Jacobian Descent for Multi-Objective Optimization
Pierre Quinton, Valérian Rey
TL;DR
Jacobian descent (JD) addresses multi-objective optimization in deep learning by updating parameters through an aggregator applied to the Jacobian of a vector-valued loss, avoiding naive scalarization. The proposed UPGrad aggregator is non-conflicting, linear under scaling, and weighted, enabling convergence guarantees to the Pareto front in smooth convex settings, and supporting stochastic variants for large objective counts. The paper introduces instance-wise risk minimization (IWRM) as a novel learning paradigm, demonstrates empirical gains on simple image tasks, and provides a Gramian-based, memory-efficient implementation pathway for JD. These advances offer a scalable, principled framework for balancing conflicting objectives in tasks such as multi-task learning, adversarial training, and distributed optimization, with practical impact on how complex losses are optimized in neural networks.
Abstract
Many optimization problems require balancing multiple conflicting objectives. As gradient descent is limited to single-objective optimization, we introduce its direct generalization: Jacobian descent (JD). This algorithm iteratively updates parameters using the Jacobian matrix of a vector-valued objective function, in which each row is the gradient of an individual objective.

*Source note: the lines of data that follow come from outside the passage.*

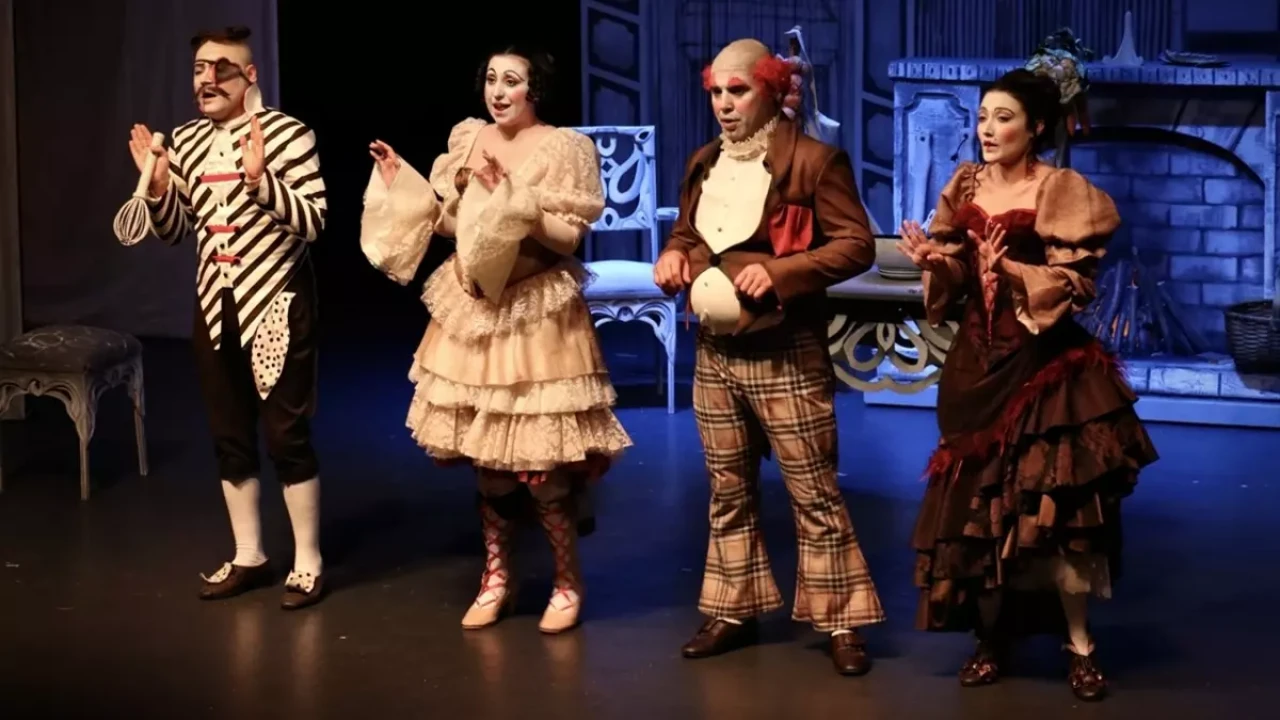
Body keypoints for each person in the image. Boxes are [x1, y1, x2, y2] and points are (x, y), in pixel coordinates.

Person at [898, 68, 1159, 702]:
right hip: (976, 365)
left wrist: (1010, 268)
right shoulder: (965, 184)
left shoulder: (1058, 189)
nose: (987, 129)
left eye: (1004, 117)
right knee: (981, 510)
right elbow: (958, 278)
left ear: (1036, 126)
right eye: (983, 116)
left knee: (1053, 511)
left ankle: (1080, 645)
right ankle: (990, 638)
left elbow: (1074, 284)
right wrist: (938, 263)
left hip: (1041, 369)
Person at [358, 45, 631, 634]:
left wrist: (519, 201)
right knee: (490, 465)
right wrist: (405, 184)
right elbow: (457, 224)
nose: (498, 91)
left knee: (542, 467)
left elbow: (568, 238)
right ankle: (497, 578)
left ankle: (566, 581)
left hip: (536, 316)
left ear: (536, 89)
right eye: (491, 79)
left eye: (512, 80)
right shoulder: (469, 139)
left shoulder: (563, 148)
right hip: (476, 315)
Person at [653, 38, 885, 676]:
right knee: (727, 488)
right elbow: (688, 232)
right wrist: (674, 255)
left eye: (739, 91)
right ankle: (733, 608)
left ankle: (841, 619)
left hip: (785, 350)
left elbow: (855, 244)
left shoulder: (814, 161)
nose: (724, 105)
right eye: (716, 93)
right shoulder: (704, 161)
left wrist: (783, 272)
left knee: (814, 491)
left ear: (772, 90)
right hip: (715, 352)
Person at [124, 26, 328, 609]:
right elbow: (173, 231)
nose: (207, 80)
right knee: (228, 433)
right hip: (216, 304)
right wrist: (159, 190)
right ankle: (249, 555)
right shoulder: (186, 141)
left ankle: (308, 561)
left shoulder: (288, 134)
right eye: (199, 70)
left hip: (277, 302)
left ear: (250, 76)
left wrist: (262, 182)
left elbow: (314, 222)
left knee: (286, 434)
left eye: (221, 69)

While several methods to combine gradients already exist in the literature, they are generally hindered when the objectives conflict. In contrast, we propose projecting gradients to fully resolve conflict while ensuring that they preserve an influence proportional to their norm. We prove significantly stronger convergence guarantees with this approach, supported by our empirical results. Our method also enables instance-wise risk minimization (IWRM), a novel learning paradigm in which the loss of each training example is considered a separate objective. Applied to simple image classification tasks, IWRM exhibits promising results compared to the direct minimization of the average loss. Additionally, we outline an efficient implementation of JD using the Gramian of the Jacobian matrix to reduce time and memory requirements.